• WHAT YOU SHOULD DO
Search the records for lines with the word "framed" and copy each match.

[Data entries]
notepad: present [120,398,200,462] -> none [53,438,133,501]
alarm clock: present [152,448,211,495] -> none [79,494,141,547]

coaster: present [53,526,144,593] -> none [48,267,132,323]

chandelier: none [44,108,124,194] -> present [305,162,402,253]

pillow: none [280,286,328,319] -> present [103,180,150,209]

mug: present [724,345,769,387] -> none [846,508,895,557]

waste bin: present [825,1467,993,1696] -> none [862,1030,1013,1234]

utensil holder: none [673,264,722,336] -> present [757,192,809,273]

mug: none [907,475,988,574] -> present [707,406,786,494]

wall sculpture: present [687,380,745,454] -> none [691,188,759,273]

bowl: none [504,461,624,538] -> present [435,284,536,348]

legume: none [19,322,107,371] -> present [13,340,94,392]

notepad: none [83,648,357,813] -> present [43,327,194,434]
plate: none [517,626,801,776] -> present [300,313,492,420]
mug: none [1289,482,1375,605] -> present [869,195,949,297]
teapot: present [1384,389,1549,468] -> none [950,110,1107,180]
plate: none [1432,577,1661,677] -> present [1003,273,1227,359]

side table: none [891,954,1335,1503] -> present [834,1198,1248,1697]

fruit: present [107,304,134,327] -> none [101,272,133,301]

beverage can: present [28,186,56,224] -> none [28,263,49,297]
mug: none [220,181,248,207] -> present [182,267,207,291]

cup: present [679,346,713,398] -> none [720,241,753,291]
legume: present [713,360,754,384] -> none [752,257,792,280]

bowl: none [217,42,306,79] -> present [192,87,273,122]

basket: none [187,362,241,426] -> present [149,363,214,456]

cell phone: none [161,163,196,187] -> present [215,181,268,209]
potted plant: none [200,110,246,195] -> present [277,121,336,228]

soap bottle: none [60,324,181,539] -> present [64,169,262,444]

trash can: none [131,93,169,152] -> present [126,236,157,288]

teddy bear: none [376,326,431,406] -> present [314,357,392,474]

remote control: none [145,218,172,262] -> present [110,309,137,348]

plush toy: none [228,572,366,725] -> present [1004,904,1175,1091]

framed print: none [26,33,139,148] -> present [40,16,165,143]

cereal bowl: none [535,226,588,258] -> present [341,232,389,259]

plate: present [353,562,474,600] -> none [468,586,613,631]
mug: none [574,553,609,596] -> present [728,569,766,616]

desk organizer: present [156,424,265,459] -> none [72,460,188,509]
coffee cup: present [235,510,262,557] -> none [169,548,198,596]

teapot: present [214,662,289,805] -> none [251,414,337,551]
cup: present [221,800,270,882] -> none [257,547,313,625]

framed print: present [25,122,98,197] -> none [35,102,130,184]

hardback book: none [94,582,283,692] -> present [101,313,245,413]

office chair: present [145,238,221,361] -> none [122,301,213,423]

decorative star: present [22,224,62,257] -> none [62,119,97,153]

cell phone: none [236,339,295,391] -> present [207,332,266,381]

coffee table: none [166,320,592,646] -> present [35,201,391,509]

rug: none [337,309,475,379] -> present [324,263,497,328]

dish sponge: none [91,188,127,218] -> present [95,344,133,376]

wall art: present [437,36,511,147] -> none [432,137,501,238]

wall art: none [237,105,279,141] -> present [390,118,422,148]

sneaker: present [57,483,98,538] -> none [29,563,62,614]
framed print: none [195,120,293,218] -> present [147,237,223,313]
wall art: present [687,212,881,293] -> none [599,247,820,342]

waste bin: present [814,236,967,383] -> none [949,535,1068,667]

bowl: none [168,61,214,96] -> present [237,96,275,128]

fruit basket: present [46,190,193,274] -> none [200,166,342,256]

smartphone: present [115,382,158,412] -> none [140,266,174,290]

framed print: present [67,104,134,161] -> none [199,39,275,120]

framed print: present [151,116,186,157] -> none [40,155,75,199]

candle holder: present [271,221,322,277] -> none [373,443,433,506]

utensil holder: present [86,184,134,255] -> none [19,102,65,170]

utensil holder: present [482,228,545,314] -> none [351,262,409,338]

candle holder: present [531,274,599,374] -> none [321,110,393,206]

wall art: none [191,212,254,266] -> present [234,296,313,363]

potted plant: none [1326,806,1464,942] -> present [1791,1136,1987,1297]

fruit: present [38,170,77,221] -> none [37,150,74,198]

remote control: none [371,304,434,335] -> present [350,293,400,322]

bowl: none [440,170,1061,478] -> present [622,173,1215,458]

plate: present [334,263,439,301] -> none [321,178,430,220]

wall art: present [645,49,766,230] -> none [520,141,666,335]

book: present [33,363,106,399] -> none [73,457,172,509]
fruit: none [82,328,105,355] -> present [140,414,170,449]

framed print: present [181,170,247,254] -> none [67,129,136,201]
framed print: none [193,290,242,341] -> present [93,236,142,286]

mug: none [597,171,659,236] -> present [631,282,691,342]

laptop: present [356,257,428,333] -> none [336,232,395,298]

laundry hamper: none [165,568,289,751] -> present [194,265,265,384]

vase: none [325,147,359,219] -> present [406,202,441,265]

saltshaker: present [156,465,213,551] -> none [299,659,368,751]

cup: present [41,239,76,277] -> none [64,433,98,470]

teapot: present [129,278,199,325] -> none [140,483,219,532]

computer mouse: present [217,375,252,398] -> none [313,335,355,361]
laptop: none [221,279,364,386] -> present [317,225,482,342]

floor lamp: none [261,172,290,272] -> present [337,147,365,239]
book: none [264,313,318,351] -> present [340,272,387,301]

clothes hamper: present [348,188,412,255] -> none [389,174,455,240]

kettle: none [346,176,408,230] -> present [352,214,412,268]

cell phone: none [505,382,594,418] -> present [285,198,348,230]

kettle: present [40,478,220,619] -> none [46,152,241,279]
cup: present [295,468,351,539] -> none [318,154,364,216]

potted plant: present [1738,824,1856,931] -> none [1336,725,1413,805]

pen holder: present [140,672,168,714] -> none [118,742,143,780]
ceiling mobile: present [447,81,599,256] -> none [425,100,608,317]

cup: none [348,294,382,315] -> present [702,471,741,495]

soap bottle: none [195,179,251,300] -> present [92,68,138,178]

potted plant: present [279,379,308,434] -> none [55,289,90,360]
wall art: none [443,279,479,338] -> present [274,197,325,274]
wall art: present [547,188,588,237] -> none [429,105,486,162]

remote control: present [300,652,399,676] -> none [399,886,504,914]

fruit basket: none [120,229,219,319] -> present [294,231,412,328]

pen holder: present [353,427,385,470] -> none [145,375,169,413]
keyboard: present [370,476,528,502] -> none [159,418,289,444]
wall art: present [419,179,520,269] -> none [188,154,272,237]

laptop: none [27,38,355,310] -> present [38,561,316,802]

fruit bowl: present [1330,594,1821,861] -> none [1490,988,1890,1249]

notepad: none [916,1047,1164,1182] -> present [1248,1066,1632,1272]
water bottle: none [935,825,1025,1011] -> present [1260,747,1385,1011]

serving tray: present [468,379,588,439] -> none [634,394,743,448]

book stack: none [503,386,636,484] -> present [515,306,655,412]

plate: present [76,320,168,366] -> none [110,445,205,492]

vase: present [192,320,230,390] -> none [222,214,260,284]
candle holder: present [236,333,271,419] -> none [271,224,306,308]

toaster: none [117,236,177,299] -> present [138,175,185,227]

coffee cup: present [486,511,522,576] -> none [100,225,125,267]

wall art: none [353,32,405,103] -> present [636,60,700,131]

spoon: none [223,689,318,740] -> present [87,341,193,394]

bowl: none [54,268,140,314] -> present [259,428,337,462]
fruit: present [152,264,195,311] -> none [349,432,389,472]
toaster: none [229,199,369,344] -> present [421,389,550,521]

• EXPECTED ANSWER
framed print: none [26,33,139,148] -> present [40,16,165,143]
framed print: present [25,122,98,197] -> none [35,102,130,184]
framed print: none [195,120,293,218] -> present [147,237,223,313]
framed print: present [67,104,134,161] -> none [199,39,275,120]
framed print: present [151,116,186,157] -> none [40,155,75,199]
framed print: present [181,170,247,254] -> none [67,129,136,201]
framed print: none [193,290,242,341] -> present [93,236,142,286]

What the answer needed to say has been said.